> **AIM OF THE TASK**
Would you please transcribe, exactly as written, the lines of the entries below starting at the one that holds "Explain the effects" and ending at the one that holds "Identify reasons to", both included?
*** SUPPLIED ENTRIES Section Begins ***
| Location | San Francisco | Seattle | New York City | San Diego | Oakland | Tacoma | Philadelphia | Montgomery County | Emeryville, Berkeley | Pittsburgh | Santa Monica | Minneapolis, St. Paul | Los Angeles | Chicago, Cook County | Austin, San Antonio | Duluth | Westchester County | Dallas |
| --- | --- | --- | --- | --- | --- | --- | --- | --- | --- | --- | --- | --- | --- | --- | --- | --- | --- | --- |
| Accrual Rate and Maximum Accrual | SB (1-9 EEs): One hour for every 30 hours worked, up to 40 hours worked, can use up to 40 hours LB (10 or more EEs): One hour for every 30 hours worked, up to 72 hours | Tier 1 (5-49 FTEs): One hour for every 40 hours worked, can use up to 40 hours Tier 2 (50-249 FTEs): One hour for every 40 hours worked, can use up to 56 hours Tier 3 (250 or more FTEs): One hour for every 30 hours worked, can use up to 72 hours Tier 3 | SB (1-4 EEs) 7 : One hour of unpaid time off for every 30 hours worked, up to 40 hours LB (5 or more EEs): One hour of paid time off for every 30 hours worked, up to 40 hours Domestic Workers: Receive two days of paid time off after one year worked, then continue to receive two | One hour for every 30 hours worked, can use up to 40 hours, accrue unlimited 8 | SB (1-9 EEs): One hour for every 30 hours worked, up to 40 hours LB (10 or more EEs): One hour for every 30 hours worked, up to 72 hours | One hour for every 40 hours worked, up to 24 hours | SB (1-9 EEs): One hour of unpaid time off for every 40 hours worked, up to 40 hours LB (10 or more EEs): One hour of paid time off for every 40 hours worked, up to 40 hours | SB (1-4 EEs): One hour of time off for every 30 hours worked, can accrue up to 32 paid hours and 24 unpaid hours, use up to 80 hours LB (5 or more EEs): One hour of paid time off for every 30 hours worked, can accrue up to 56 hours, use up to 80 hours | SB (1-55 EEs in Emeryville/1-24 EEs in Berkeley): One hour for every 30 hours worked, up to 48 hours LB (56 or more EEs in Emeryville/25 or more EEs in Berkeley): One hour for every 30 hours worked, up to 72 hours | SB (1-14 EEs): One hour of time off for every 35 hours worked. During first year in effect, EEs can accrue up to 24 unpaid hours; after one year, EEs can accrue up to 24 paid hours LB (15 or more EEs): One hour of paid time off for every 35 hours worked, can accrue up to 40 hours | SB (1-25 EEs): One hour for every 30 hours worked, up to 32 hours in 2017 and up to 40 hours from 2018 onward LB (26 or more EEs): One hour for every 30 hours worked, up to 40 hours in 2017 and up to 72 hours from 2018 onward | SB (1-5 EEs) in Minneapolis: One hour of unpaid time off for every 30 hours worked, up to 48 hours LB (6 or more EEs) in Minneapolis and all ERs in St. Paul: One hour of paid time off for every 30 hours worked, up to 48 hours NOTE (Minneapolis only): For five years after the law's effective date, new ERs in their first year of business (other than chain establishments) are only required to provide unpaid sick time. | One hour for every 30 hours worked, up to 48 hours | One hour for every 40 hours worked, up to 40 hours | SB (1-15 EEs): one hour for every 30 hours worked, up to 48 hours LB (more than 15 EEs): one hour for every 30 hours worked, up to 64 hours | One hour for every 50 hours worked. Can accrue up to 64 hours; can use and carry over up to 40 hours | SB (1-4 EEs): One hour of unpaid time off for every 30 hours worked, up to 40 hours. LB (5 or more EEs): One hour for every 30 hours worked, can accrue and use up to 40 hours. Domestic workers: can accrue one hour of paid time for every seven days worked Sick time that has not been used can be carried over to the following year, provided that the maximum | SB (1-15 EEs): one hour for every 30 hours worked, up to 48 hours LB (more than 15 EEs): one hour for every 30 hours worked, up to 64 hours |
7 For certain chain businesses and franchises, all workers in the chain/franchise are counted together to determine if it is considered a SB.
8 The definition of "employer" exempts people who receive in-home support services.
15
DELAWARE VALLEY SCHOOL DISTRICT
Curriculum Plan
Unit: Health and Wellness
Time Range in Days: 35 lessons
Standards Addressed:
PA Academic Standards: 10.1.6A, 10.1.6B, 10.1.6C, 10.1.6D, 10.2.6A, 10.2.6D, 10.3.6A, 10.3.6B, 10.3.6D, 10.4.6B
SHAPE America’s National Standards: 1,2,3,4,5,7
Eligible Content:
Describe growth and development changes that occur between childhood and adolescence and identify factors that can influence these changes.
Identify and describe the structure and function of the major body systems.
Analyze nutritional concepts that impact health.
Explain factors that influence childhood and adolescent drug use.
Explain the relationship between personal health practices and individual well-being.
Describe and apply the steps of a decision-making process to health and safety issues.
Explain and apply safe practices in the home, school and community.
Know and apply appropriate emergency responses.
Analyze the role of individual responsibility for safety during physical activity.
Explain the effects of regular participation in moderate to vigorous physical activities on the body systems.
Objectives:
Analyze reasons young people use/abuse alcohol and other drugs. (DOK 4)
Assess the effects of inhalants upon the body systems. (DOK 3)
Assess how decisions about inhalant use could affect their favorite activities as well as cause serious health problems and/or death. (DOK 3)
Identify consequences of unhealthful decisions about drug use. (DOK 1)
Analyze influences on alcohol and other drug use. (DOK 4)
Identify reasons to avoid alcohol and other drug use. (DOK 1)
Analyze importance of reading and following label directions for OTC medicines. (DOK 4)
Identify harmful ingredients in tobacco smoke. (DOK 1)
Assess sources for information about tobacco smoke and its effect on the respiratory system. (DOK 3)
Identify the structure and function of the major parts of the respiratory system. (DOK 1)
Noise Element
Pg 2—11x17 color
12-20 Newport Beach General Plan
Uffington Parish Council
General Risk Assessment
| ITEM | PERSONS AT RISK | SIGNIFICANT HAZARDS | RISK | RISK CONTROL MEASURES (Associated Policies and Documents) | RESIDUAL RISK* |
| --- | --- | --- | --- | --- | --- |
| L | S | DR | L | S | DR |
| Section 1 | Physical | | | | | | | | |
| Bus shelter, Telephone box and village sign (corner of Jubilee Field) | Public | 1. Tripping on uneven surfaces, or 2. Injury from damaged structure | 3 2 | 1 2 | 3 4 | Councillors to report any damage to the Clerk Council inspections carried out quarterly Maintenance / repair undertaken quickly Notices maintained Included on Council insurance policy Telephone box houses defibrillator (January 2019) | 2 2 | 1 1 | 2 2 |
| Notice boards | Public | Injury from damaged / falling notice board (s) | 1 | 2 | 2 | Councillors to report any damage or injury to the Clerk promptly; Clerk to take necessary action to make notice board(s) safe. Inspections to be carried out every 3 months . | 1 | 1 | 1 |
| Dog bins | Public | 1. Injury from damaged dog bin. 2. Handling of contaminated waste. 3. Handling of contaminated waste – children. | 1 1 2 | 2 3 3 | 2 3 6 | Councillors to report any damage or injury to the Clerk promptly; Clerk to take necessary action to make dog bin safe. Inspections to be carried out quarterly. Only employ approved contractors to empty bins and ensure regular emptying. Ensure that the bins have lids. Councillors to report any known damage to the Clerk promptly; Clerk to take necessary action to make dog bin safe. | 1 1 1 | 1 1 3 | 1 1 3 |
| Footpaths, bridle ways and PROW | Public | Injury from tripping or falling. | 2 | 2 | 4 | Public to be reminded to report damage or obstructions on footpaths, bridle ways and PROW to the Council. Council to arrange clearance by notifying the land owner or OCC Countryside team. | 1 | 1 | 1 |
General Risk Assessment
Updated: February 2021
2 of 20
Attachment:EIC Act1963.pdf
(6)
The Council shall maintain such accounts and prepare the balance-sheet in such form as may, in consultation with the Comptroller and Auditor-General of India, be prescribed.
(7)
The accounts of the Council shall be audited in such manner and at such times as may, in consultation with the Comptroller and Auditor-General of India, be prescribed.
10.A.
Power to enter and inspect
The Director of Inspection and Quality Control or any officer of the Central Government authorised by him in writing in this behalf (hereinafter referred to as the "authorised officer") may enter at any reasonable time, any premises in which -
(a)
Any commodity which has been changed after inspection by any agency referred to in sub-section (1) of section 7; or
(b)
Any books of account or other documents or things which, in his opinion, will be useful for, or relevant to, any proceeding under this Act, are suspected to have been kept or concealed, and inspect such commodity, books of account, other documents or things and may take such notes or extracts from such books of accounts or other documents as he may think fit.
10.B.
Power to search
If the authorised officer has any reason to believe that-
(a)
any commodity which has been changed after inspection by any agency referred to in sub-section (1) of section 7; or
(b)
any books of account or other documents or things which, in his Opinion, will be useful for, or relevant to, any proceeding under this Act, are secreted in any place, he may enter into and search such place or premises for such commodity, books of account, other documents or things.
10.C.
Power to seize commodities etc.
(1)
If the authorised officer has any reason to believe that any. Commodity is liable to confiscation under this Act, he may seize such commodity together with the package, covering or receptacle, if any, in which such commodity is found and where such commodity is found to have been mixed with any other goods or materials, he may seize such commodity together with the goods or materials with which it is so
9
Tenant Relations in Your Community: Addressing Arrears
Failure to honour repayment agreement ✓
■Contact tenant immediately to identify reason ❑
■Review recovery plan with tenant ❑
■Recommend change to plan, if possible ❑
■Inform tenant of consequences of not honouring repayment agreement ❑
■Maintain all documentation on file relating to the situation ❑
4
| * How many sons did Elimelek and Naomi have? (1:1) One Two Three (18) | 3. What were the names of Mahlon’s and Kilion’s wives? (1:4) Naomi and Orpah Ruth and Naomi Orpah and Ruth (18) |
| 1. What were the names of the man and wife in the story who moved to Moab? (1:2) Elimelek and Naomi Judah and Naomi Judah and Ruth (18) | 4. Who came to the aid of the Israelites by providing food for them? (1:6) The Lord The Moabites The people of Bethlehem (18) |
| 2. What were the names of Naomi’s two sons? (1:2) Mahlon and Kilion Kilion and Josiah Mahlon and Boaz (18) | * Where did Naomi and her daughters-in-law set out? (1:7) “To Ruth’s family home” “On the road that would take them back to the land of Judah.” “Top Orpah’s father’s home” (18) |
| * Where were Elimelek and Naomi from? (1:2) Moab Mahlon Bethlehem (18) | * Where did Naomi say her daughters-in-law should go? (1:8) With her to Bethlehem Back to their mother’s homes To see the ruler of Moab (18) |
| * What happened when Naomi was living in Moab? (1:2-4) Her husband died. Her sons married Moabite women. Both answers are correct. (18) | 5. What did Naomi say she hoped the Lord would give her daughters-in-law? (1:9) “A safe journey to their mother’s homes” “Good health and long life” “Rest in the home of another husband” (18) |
*** SUPPLIED ENTRIES Section Ends ***
> **RESPONSE TO THE TASK**
Explain the effects of regular participation in moderate to vigorous physical activities on the body systems.
Objectives:
Analyze reasons young people use/abuse alcohol and other drugs. (DOK 4)
Assess the effects of inhalants upon the body systems. (DOK 3)
Assess how decisions about inhalant use could affect their favorite activities as well as cause serious health problems and/or death. (DOK 3)
Identify consequences of unhealthful decisions about drug use. (DOK 1)
Analyze influences on alcohol and other drug use. (DOK 4)
Identify reasons to avoid alcohol and other drug use. (DOK 1)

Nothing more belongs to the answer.